» WHAT THE TASK ASKS
The answer must be an exact reproduction of the lines from the start of the records below through the line containing "right back paw: (429, 408)", and nothing more.

------

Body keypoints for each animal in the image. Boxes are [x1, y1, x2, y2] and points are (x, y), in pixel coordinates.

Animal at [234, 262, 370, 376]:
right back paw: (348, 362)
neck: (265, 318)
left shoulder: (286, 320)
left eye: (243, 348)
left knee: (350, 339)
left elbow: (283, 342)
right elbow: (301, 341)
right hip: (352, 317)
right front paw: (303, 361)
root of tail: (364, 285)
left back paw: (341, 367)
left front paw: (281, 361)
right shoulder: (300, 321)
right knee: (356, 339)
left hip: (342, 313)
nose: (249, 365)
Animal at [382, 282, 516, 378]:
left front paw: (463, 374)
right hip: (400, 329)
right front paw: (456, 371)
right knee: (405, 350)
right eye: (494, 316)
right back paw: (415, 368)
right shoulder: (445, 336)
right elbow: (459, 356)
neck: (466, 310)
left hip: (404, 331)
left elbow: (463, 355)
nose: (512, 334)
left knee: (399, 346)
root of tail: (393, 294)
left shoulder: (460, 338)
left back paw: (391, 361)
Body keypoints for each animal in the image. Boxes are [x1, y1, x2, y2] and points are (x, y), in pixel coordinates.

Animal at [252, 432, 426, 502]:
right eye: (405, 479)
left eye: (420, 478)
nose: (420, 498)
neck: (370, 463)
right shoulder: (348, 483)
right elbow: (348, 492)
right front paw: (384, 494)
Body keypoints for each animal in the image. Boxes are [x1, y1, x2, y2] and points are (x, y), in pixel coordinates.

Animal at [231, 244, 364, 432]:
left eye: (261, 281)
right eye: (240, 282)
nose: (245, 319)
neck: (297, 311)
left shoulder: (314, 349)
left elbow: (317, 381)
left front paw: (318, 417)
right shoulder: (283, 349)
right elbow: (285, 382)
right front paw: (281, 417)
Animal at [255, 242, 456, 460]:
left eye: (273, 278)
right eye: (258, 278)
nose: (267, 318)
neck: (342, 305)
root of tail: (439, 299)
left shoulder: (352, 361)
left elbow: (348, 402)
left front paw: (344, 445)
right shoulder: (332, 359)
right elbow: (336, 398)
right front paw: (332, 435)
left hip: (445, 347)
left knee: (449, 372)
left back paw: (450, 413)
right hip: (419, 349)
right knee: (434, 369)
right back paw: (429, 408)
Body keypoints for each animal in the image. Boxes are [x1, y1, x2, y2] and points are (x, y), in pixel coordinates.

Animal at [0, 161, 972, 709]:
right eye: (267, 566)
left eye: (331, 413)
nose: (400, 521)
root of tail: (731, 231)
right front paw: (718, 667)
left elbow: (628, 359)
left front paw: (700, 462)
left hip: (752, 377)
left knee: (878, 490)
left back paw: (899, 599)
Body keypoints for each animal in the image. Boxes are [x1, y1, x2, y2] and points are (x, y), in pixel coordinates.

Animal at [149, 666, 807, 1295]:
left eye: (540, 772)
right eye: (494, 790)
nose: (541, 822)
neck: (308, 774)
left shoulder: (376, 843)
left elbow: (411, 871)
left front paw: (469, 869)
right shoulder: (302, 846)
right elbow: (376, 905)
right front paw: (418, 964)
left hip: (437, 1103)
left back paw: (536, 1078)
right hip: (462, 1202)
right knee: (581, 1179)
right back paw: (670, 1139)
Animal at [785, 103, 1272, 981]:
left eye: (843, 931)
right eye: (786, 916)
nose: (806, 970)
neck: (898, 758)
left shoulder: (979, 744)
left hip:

------

» SOLVED PROBLEM
Body keypoints for each animal in the image. Boxes are [x1, y1, x2, y2] and points are (x, y), in pixel coordinates.

Animal at [234, 262, 370, 376]:
right back paw: (348, 362)
neck: (265, 318)
left shoulder: (286, 320)
left eye: (243, 348)
left knee: (350, 339)
left elbow: (283, 342)
right elbow: (301, 341)
right hip: (352, 317)
right front paw: (303, 361)
root of tail: (364, 285)
left back paw: (341, 367)
left front paw: (281, 361)
right shoulder: (300, 321)
right knee: (356, 339)
left hip: (342, 313)
nose: (249, 365)
Animal at [382, 282, 516, 378]:
left front paw: (463, 374)
right hip: (400, 329)
right front paw: (456, 371)
right knee: (405, 350)
right eye: (494, 316)
right back paw: (415, 368)
right shoulder: (445, 336)
right elbow: (459, 356)
neck: (466, 310)
left hip: (404, 331)
left elbow: (463, 355)
nose: (512, 334)
left knee: (399, 346)
root of tail: (393, 294)
left shoulder: (460, 338)
left back paw: (391, 361)
Body keypoints for each animal in the image. Boxes are [x1, y1, x2, y2] and points are (x, y), in pixel coordinates.

Animal at [252, 432, 426, 502]:
right eye: (405, 479)
left eye: (420, 478)
nose: (420, 498)
neck: (370, 463)
right shoulder: (348, 483)
right elbow: (348, 492)
right front paw: (384, 494)
Body keypoints for each animal in the image. Boxes are [x1, y1, x2, y2] and points are (x, y), in pixel coordinates.

Animal at [231, 244, 364, 432]:
left eye: (261, 281)
right eye: (240, 282)
nose: (245, 319)
neck: (297, 311)
left shoulder: (314, 349)
left elbow: (317, 381)
left front paw: (318, 417)
right shoulder: (283, 349)
right elbow: (285, 382)
right front paw: (281, 417)
Animal at [255, 242, 456, 460]:
left eye: (273, 278)
right eye: (258, 278)
nose: (267, 318)
neck: (342, 305)
root of tail: (439, 299)
left shoulder: (352, 361)
left elbow: (348, 402)
left front paw: (344, 445)
right shoulder: (332, 359)
right elbow: (336, 398)
right front paw: (332, 435)
left hip: (445, 347)
left knee: (449, 372)
left back paw: (450, 413)
right hip: (419, 349)
right knee: (434, 369)
right back paw: (429, 408)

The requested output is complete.